Entries taken from a collection:
'''
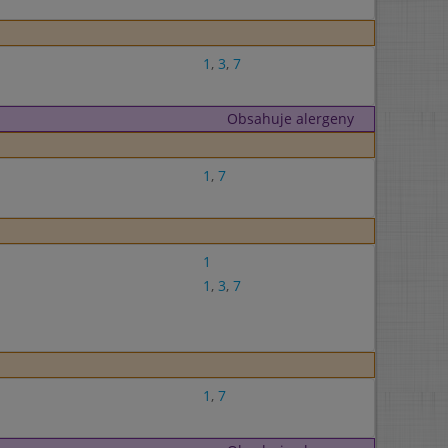
1
,
3
,
7
Obsahuje alergeny
1
,
7
1
1
,
3
,
7
1
,
7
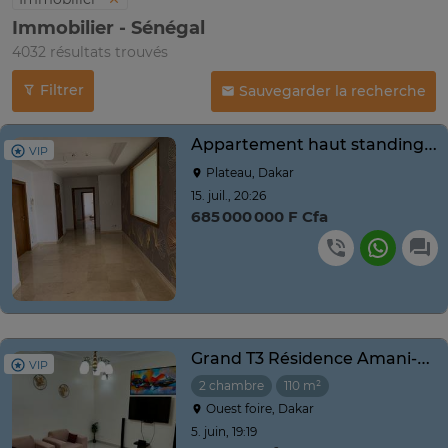
Immobilier - Sénégal
4032 résultats trouvés
Filtrer
Sauvegarder la recherche
Appartement haut standing au Plateau
VIP
Plateau, Dakar
15. juil., 20:26
685 000 000 F Cfa
Grand T3 Résidence Amani-VDN Exclusive–2 Chambres, Parking
VIP
2 chambre
110 m²
Ouest foire, Dakar
5. juin, 19:19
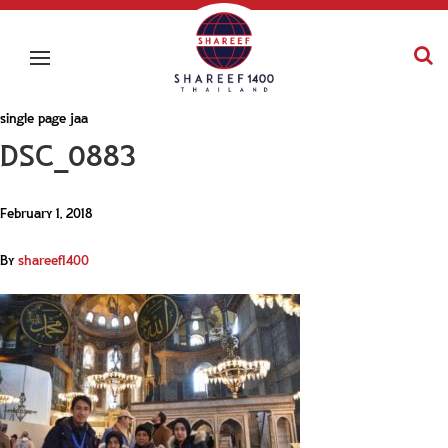
single page jaa
DSC_0883
February 1, 2018
By
shareef1400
'''
§ YOUR INSTRUCTIONS
Work out how many lines of the data hold the string "Plateau". State only that number.

§ TASK ANSWER
2